Sailors that are free diving to clean their hulls, especially, might not have been trained and not understand this simple safety rule.
Humans have a thing called the Mammalian Dive Reflex which helps us free dive, among other things our bodies do as a result of being submerged in water is we stop breathing, naturally. Submerge a baby under water and they won’t try to breath, they will stop and hold their breath with out any training or instruction….. Unless you put a snorkel in their mouths.
The only thing stopping water from rushing into your mouth and therefore into your lungs is your tongue, this is an active block and if you have a shallow water blackout your tongue will relax and water will rush in potentially drowning you.

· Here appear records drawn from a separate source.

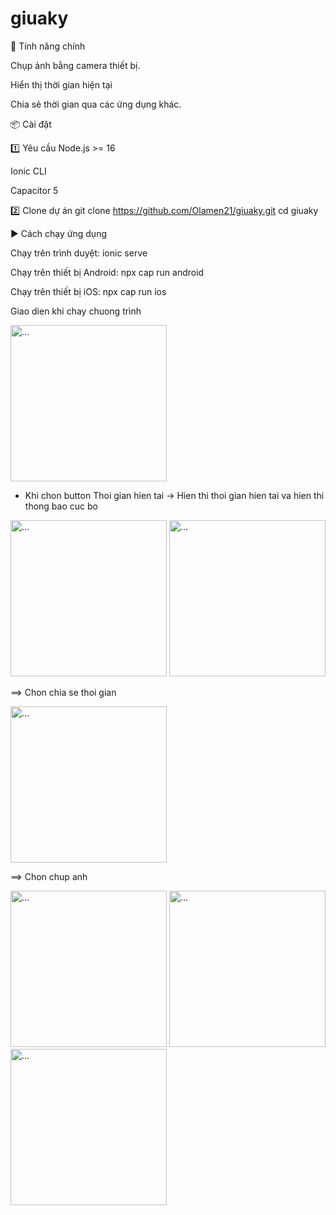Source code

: # giuaky
🚀 Tính năng chính

Chụp ảnh bằng camera thiết bị.

Hiển thị thời gian hiện tại 

Chia sẻ thời gian qua các ứng dụng khác.

📦 Cài đặt

1️⃣ Yêu cầu
Node.js >= 16

Ionic CLI

Capacitor 5

2️⃣ Clone dự án
git clone https://github.com/Olamen21/giuaky.git
cd giuaky

▶️ Cách chạy ứng dụng

Chạy trên trình duyệt: 
ionic serve

Chạy trên thiết bị Android: 
npx cap run android

Chạy trên thiết bị iOS: 
npx cap run ios

Giao dien khi chay chuong trình

<img src="https://github.com/user-attachments/assets/ccf344bb-acf1-4577-b6a0-c345535860ff" alt="..." width="250" />


- Khi chon button Thoi gian hien tai -> Hien thi thoi gian hien tai va hien thi thong bao cuc bo


<img src="https://github.com/user-attachments/assets/41848eda-c409-43ff-b1f9-d1cb0813a18e" alt="..." width="250" /> <img src="https://github.com/user-attachments/assets/b44a416f-53c1-47b4-93e1-81d74e1acf28" alt="..." width="250" />

==> Chon chia se thoi gian

<img src="https://github.com/user-attachments/assets/fd9e7ba8-d44d-447f-a823-a92724ea342f" alt="..." width="250" />


==> Chon chup anh

<img src="https://github.com/user-attachments/assets/ddff0378-ba2f-4bfd-99a3-46a4db03cf02" alt="..." width="250" /> <img src="https://github.com/user-attachments/assets/039499d6-53ee-4874-9660-ee8e839b1a6e" alt="..." width="250" /> <img src="https://github.com/user-attachments/assets/923a609f-c380-403d-8d6a-a63164f64b4b" alt="..." width="250" /> 

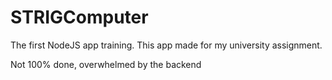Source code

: # STRIGComputer
The first NodeJS app training. This app made for my university assignment.

Not 100% done, overwhelmed by the backend
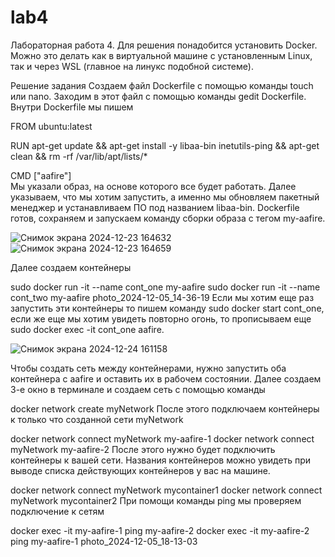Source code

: # lab4
Лабораторная работа 4.
Для решения понадобится установить Docker. Можно это делать как в виртуальной машине с установленным Linux, так и через WSL (главное на линукс подобной системе).

Решение задания
Создаем файл Dockerfile с помощью команды touch или nano. Заходим в этот файл с помощью команды gedit Dockerfile.
Внутри Dockerfile мы пишем

FROM ubuntu:latest  
  
RUN apt-get update && apt-get install -y libaa-bin inetutils-ping && apt-get clean && rm -rf /var/lib/apt/lists/*  
  
CMD ["aafire"]  
Мы указали образ, на основе которого все будет работать. Далее указываем, что мы хотим запустить, а именно мы обновляем пакетный менеджер и устанавливаем ПО под названием libaa-bin.
Dockerfile готов, сохраняем и запускаем команду сборки образа с тегом my-aafire.

![Снимок экрана 2024-12-23 164632](https://github.com/user-attachments/assets/2ea0c284-a5a9-4f4f-8e39-9719c345009b)
![Снимок экрана 2024-12-23 164659](https://github.com/user-attachments/assets/aa27f928-8582-4fd6-a50a-5d75429741b5)


Далее создаем контейнеры

sudo docker run -it --name cont_one my-aafire
sudo docker run -it --name cont_two my-aafire
photo_2024-12-05_14-36-19
Если мы хотим еще раз запустить эти контейнеры то пишем команду sudo docker start cont_one, если же еще мы хотим увидеть повторно огонь, то прописываем еще sudo docker exec -it cont_one aafire.

![Снимок экрана 2024-12-24 161158](https://github.com/user-attachments/assets/5db5d3cc-f250-4d62-842b-058d70bb63e1)


Чтобы создать сеть между контейнерами, нужно запустить оба контейнера с aafire и оставить их в рабочем состоянии. Далее создаем 3-е окно в терминале и создаем сеть с помощью команды

docker network create myNetwork
После этого подключаем контейнеры к только что созданной сети myNetwork

docker network connect myNetwork my-aafire-1
docker network connect myNetwork my-aafire-2
После этого нужно будет подключить контейнеры к вашей сети. Названия контейнеров можно увидеть при выводе списка действующих контейнеров у вас на машине.

docker network connect myNetwork mycontainer1
docker network connect myNetwork mycontainer2
При помощи команды ping мы проверяем подключение к сетям

docker exec -it my-aafire-1 ping my-aafire-2
docker exec -it my-aafire-2 ping my-aafire-1
photo_2024-12-05_18-13-03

Shallow water blackout has a number of causes but the most common is hyperventilation. This causes a build up of oxygen in the lungs and therefore a lack of carbon dioxide. This happens rapidly and before you body has a chance to oxygenate you blood, so your blood oxygen level can drop too low on your next dive and you blackout, you don’t come around or try to breath because you have no carbon dioxide in your lungs which triggers the breathing response.
Free divers (should never dive alone) have survived shallow water blackouts by not being over weighted (so they float rather than sink), and once their bodies have stripped the excess oxygen out of the lungs , replacing with carbon dioxide the breathing response has woken them to the surface and driven them to breath again.
A good rule of thumb BTW, is twice as long breathing above the surface as your dive time, so you can balance out your blood Oxygen with your lungs before you dive again.